### [Instructions for the task]
Return each line of the material below that contains the string "label", treating uppercase and lowercase as different.

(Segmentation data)

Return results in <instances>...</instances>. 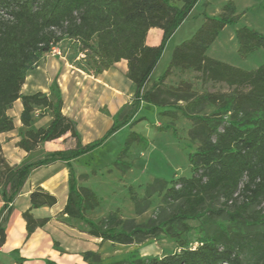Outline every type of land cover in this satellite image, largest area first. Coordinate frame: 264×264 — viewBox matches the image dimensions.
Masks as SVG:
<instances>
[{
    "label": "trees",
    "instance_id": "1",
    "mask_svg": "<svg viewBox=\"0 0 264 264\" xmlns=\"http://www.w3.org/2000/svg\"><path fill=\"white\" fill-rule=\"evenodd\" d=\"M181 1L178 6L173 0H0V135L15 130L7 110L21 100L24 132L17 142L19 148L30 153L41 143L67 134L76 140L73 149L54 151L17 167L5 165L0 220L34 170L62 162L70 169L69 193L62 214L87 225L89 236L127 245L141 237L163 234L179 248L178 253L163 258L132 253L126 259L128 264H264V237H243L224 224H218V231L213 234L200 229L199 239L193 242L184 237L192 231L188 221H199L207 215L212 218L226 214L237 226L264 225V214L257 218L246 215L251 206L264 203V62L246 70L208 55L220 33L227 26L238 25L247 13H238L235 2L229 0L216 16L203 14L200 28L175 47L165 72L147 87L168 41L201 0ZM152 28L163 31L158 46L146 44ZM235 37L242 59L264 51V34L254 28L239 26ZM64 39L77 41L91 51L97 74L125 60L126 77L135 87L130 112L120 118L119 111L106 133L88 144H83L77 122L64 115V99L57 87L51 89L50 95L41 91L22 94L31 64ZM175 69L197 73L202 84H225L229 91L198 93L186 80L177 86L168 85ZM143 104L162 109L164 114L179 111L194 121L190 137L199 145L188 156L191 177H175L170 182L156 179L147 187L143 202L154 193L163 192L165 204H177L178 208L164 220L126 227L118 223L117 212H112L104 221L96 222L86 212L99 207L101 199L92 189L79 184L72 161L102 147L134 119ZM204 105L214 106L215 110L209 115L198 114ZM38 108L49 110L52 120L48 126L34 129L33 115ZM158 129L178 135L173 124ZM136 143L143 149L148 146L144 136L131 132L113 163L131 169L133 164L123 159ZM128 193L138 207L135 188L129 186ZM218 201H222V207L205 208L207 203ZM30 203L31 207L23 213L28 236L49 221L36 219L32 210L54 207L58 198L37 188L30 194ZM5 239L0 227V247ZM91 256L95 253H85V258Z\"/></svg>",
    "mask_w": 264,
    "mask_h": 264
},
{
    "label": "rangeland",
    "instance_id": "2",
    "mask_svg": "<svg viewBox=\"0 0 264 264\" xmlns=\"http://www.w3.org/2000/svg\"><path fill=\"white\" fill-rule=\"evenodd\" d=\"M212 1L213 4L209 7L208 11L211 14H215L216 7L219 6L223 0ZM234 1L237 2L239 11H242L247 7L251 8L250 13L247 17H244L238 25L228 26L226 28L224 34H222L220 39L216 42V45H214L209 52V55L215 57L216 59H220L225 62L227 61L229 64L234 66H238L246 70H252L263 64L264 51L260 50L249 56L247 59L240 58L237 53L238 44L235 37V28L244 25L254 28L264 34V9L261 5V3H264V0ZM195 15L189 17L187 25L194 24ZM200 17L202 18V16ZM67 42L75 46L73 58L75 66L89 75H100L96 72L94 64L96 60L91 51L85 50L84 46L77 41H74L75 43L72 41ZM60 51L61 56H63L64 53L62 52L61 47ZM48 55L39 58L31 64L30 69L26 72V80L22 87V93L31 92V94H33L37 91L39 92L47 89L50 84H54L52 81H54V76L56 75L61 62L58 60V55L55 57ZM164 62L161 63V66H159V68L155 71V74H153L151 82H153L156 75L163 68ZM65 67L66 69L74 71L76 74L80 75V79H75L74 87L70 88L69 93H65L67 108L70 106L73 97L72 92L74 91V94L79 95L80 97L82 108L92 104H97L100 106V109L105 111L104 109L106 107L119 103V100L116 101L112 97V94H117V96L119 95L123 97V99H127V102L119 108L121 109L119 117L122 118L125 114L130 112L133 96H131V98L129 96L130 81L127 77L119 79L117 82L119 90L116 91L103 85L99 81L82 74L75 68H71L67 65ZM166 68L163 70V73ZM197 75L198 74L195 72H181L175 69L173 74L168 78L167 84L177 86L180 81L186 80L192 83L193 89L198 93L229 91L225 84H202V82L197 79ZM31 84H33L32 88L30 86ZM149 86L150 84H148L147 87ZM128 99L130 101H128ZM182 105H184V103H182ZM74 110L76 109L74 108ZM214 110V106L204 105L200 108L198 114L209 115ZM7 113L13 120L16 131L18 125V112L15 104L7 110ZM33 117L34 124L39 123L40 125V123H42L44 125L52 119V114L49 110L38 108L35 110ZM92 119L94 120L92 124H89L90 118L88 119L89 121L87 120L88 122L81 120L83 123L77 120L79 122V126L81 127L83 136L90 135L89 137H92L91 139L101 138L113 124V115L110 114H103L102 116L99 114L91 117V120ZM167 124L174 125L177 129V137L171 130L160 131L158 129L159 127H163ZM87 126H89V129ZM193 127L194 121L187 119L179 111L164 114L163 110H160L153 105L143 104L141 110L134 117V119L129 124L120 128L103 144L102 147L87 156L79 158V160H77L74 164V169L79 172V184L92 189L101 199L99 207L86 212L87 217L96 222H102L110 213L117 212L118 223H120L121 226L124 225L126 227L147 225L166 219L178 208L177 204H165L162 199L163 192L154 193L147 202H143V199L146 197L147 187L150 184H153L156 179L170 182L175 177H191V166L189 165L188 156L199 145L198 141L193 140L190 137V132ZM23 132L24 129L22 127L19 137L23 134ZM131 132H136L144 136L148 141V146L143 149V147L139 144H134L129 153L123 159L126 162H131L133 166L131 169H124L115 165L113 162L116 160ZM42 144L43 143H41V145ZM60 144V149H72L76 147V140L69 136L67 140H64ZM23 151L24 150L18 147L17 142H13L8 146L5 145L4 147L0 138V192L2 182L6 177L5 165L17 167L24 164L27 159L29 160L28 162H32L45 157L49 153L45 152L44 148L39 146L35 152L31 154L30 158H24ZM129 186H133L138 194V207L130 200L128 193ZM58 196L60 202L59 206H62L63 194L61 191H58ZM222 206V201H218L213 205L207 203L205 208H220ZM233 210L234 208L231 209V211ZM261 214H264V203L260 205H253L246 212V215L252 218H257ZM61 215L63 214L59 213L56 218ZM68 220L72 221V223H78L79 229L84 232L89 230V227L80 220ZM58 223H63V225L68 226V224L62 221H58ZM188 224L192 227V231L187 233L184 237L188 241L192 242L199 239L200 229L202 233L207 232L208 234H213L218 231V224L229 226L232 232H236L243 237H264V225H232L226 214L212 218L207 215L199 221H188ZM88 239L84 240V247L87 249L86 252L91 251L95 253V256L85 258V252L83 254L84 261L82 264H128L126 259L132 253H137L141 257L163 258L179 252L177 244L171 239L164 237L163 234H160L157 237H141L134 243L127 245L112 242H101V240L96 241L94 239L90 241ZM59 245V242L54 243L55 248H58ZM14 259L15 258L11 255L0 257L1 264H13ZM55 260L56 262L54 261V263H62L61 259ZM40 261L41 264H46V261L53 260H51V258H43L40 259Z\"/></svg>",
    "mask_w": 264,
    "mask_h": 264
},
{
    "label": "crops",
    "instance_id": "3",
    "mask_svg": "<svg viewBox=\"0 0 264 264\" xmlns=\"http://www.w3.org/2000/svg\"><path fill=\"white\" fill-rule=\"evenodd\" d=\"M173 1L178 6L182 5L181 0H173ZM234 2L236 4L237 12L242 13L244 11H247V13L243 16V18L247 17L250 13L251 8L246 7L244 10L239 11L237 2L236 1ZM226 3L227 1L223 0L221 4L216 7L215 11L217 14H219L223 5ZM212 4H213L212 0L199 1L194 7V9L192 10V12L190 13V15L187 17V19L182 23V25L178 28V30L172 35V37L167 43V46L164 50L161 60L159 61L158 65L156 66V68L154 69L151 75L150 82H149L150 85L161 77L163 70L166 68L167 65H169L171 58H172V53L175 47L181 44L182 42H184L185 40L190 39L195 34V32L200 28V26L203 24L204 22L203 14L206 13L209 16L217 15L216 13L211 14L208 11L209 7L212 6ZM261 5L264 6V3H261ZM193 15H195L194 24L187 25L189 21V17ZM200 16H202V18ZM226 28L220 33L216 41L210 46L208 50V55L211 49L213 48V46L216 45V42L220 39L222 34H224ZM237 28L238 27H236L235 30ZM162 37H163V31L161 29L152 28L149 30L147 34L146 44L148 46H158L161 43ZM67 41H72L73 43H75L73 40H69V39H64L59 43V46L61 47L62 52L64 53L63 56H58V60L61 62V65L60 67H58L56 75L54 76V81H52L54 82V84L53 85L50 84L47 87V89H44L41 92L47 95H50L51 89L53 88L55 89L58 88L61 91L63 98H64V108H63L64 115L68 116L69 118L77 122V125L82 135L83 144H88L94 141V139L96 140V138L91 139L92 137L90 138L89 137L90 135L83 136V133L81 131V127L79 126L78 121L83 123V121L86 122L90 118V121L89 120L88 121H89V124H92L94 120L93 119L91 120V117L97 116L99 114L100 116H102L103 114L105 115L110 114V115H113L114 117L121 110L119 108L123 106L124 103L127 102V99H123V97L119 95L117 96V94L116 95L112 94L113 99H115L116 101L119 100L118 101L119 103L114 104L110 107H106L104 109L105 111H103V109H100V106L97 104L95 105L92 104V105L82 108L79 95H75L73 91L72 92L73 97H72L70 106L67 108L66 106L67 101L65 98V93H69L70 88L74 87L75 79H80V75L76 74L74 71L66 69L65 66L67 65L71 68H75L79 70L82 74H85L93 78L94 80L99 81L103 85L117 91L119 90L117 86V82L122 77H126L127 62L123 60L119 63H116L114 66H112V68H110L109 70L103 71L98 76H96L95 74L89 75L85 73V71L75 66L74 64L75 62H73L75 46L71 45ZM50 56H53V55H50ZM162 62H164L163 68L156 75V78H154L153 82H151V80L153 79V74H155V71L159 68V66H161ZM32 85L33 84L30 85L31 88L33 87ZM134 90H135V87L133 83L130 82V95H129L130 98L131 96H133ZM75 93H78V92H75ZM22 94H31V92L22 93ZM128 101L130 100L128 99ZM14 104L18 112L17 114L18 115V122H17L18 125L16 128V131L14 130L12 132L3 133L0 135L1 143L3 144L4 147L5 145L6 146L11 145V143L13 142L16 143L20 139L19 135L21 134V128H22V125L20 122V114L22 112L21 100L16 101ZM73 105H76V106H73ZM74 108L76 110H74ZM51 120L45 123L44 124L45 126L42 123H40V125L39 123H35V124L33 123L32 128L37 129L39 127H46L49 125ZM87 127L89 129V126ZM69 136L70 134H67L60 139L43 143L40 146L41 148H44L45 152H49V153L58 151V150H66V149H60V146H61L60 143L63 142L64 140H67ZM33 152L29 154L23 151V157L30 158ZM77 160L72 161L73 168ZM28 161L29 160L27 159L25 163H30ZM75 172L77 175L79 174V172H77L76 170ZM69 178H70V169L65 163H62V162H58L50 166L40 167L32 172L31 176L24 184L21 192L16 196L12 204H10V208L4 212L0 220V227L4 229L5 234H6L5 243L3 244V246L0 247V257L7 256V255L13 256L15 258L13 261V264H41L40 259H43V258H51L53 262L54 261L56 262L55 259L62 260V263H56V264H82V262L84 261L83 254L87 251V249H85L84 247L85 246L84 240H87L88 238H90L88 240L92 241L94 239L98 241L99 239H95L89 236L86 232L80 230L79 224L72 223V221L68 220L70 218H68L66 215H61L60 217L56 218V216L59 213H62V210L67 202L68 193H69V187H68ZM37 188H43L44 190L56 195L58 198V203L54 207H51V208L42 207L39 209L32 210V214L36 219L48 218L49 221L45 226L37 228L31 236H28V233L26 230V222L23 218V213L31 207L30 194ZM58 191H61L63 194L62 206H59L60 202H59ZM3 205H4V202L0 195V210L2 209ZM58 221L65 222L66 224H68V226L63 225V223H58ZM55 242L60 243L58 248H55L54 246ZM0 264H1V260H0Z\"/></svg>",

### [Complete output]
    "label": "trees",
    "label": "rangeland",
    "label": "crops",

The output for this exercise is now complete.